Which isn’t to say Light is losing sight of the lengthy document’s original purpose — to guide and accomplish the goals and aspirations of Rappahannock County when it comes to growth and development.
“There is some confusion on the scope and breadth of the plan,” Light told the News in a telephone interview, and while the Rappahannock plan will “become a bit broadened” he said it shouldn’t stray from its intended scope.
As set forth by Virginia code, a comprehensive plan shall be “general in nature,” to guide government officials now and into the future. It is not a binding document — or book of laws or ordinances — pertaining to issues like land use, zoning and housing.
“The local planning commission shall prepare and recommend a comprehensive plan for the physical development of the territory within its jurisdiction,” the code states, which is how this current revision fell into the laps of Light and others.
And while such a plan is to be general in nature, state code requires “the commission shall make careful and comprehensive surveys and studies of existing conditions and trends of growth, and of the probable future requirements of its territory and inhabitants.”
It was for this and other reasons that the county’s Board of Zoning Appeals (BZA) last month appealed to the planners to put more meat into the comprehensive plan, pointing out that in places it contains identical language going back as far as 1980.
The BZA recommended the planners address affordable housing, broadband, fire and rescue, road and transportation, land use, zoning districts, designated village areas, cluster and ridgetop developments, growth trends, groundwater and surface water, current cropland, cattle and timber harvesting.
One of the gaps Light readily acknowledged existed in the plan surrounds “affordable housing,” which he said would be addressed at Wednesday’s work session. Another gap, he said, is “broadband” — now more pressing than ever given a communications tower developer only last week was flying trial balloons above two proposed cell tower locations in one of Rappahannock’s most pristine viewsheds (Light showed up to observe the balloon tests).
Days earlier the same developer erected a large steel monopole in Sperryville, which could soon be slated for repainting given its “white” color doesn’t come close to blending into the backdrop of adjacent Shenandoah National Park. An updated comprehensive plan, for example, could address or even specify the county’s paint preferences when it comes to the installation of future cell towers and monopoles, which would prevent costly mishaps like just occurred in Sperryville.

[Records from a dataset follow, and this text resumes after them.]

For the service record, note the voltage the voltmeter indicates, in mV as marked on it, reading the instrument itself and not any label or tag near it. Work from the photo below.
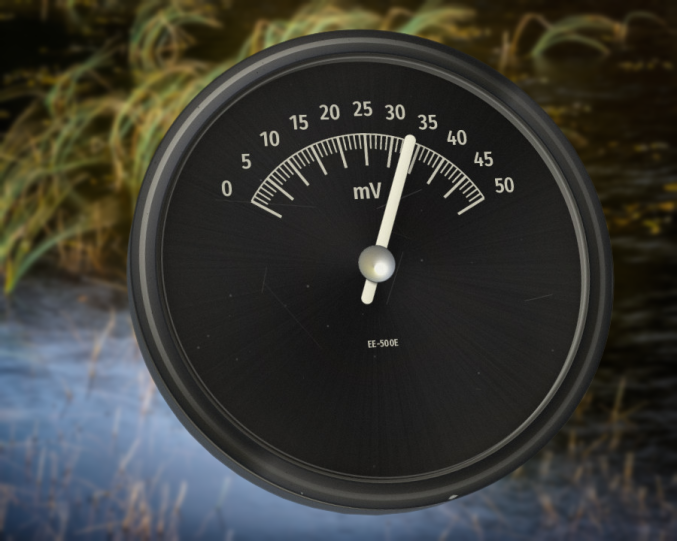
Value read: 33 mV
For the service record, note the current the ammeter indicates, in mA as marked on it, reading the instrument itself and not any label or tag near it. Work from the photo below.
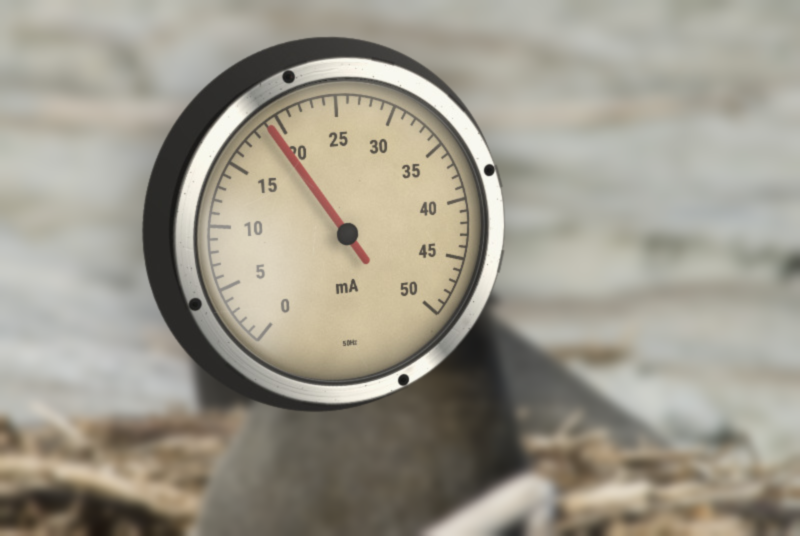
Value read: 19 mA
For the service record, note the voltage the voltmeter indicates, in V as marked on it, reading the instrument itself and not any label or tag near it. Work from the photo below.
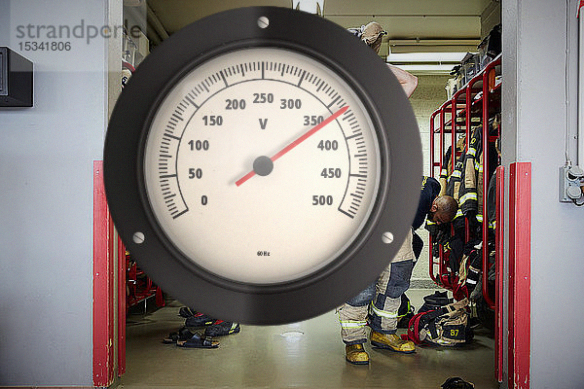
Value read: 365 V
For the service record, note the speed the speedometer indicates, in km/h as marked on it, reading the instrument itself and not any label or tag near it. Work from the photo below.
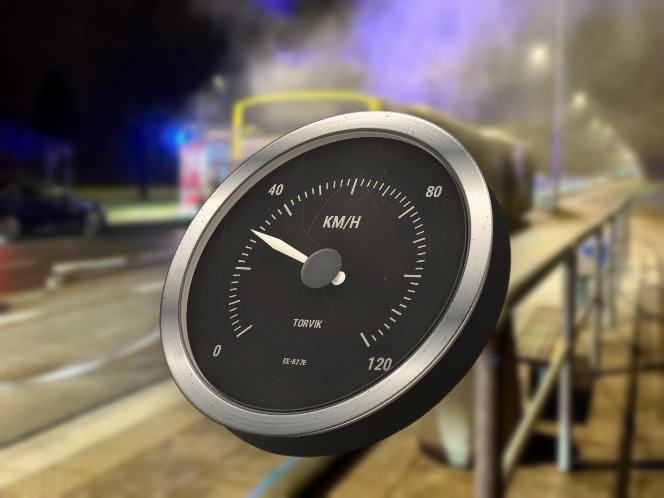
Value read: 30 km/h
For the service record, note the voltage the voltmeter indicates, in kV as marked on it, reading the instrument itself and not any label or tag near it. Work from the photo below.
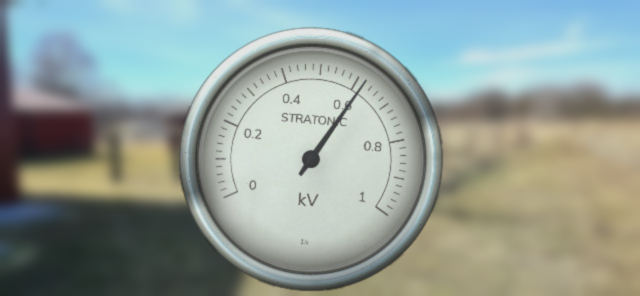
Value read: 0.62 kV
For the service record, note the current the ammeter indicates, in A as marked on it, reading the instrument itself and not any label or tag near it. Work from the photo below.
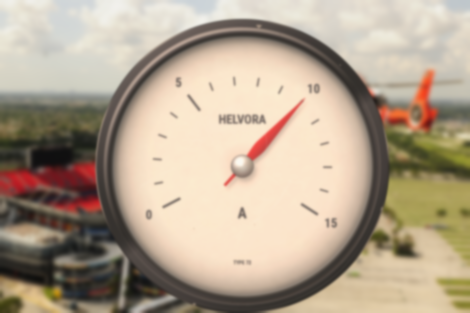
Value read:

One positive outcome of the BZA’s letter last month to the Planning Commission, Light said, is that county residents are now paying more attention to the comprehensive plan, some perhaps learning about it for the first time.
“I do think it is a positive development with the growing attention,” the chairman told the News, adding that the commission, as done previously, will “engage all of the public” during the final revision process.
Asked whether he had a target date for the plan’s completion, Light replied: “I’m not going to give a date, but I’d like to see it wrapped up rather quickly.”
That said, the chairman stressed that in the future the county’s comprehensive plan should be “updated as needed . . . it’s an ongoing process . . . a working document,” rather than revisiting it every however many years — as unfortunately has been the case with previous Rappahannock County planners.
The Planning Commission has yet to schedule a public hearing date on the revised plan.